Chivito is the national dish of Uruguay. It is a sandwich of sliced beefsteak (churrasco), mozzarella, ham, tomatoes, mustard, mayonnaise and black or green olives. A chivito commonly also includes bacon and fried or hard-boiled eggs. It is served in a bun, often accompanied by French-fried potatoes. Other ingredients, such as red beets, peas, grilled or pan-fried red peppers, and slices of cucumber, may be added.

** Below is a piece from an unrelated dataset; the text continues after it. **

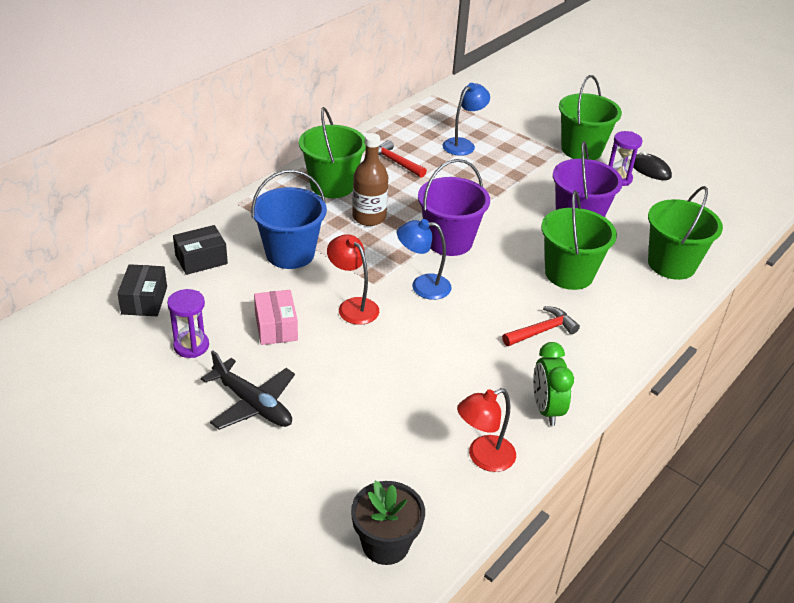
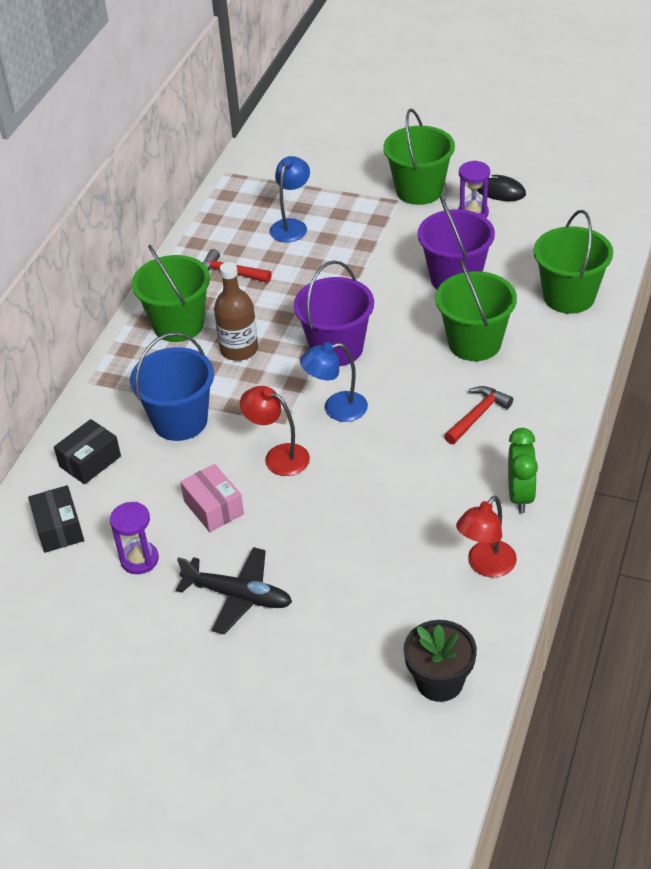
camera: 15 degrees left, 5 degrees up
(546, 409) = (520, 496): green clock -> green clock turned 150 degrees counterclockwise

In Argentine cuisine a similar sandwich is called lomito.

==History==
Chivito is the diminutive of chivo, goat, and means kid (young goat). In neighboring Argentina, chivito, barbecued kid, is a popular asado dish; it is reported that the Uruguayan chivito arose in Punta del Este, Uruguay, at a restaurant called "El Mejillón Bar" in 1946, when a woman from northern Argentina ordered a sandwich of chivito for a hurried, meal-expecting kid. The restaurant owner, Antonio Carbonaro, did not have this meat and used beef fillet steak instead.

==Variations==
The Canadian chivito (in Spanish chivito canadiense) is a variation of the sandwich, with the addition of panceta.

The chivito can be served as a platter rather than a sandwich (chivito al plato). It is usually served with French fries.